A Puffy Heavier
Me
Weight gain sucks. As if cancer didn’t have enough downers, it
has to throw weight gain and puffiness to my growing list of “more things to
hate about cancer.” I thought at least I
would lose some weight during this ordeal but no, no, no. Just another one of life’s current
letdowns. They just seem to keep
coming. I know that I shouldn’t be
worried about this. I know I should be
happy just to be alive. Blah blah
blah. Yeah, I agree it does seem really
vain to be complaining about my weight but really, it’s so not fair. If I have to be bald, pale, weak, scarred, etc.,
I would at least prefer to be skinny.

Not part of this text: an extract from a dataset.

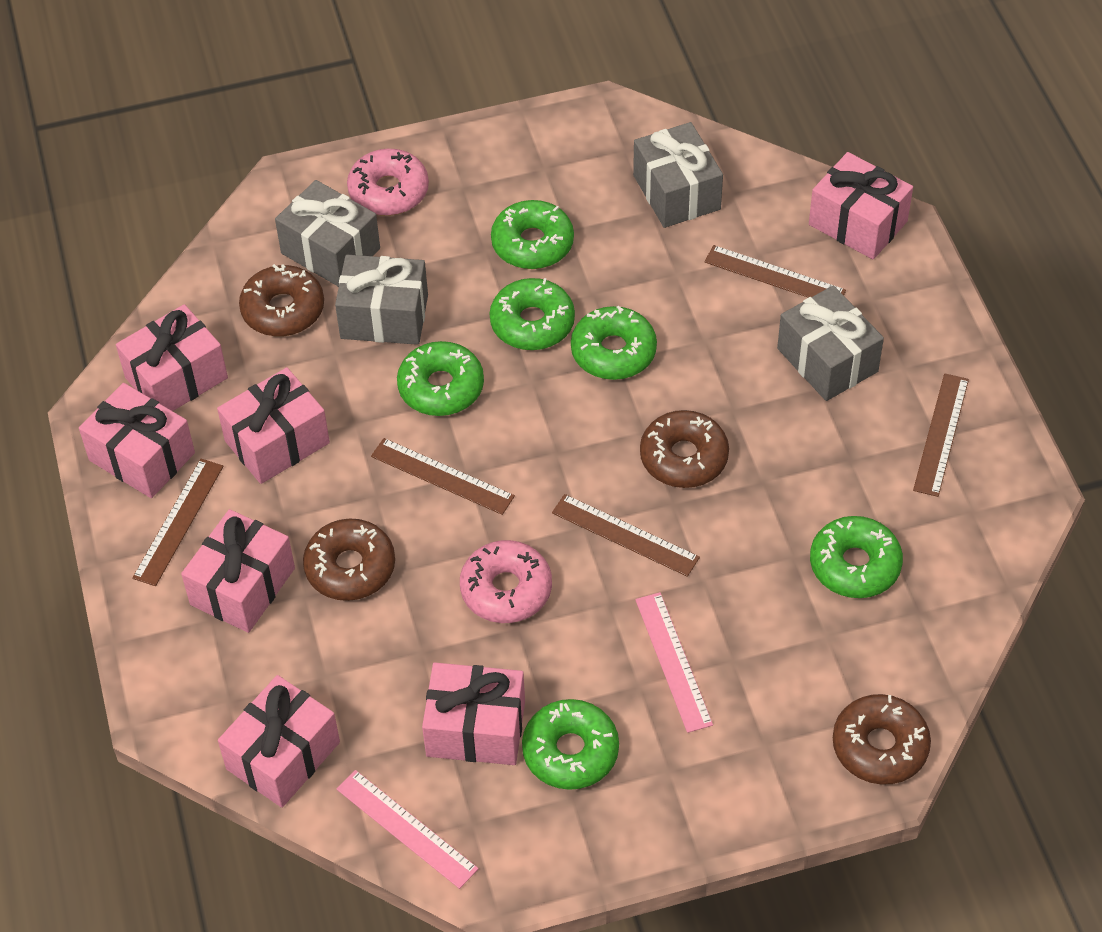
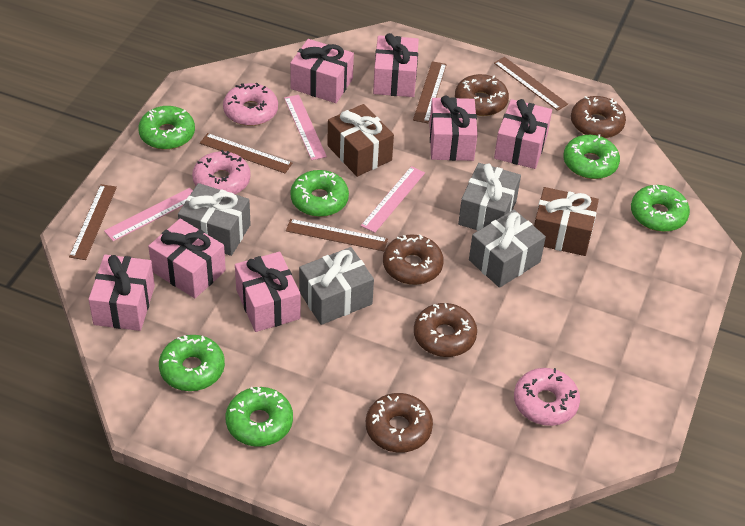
brown donut: 4 -> 5
brown gift: 0 -> 2
pink donut: 2 -> 3
pink ruler: 2 -> 3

My
clothes still fit but are much more snug (spell
check/grammar check suggested that I replace “more snug” for “snugger” but that
words sounds super weird to me so I apologize if “more snug” is somehow
grammatically inferior to “snugger”).
Thanks to all the steroids in my body, months of inactivity, and a weird
appetite I put on some weight. Now that the
weather has been nice and I have more energy I am hoping to get rid of those
extra pounds. I’m tired of looking in
the mirror and seeing a puffy version of myself looking back. I miss my cheekbones. In this weight and beauty obsessed world we
live in I am not faring very well. I
appreciate all that the steroids do but I really wish it could be done without
making me puff up. My puffy reflection looks
back at me very disappointed. I want to
tell her “it’s not my fault, don’t blame this on me.” I have two weeks left of chemo (yay, it makes
me giddy to think about and so ready to celebrate) and my hope is that completing
chemo will mean the end of steroids! I
may have a small intimate party to specifically celebrate the puffiness
subsiding. Just me, my reflection, and
some good lighting. She deserves it.
Looking
on the Bright Side…cancer was a good excuse to eat lots of ice cream and muddy
buddies, it’s not my fault that’s what would sooth my very confused stomach.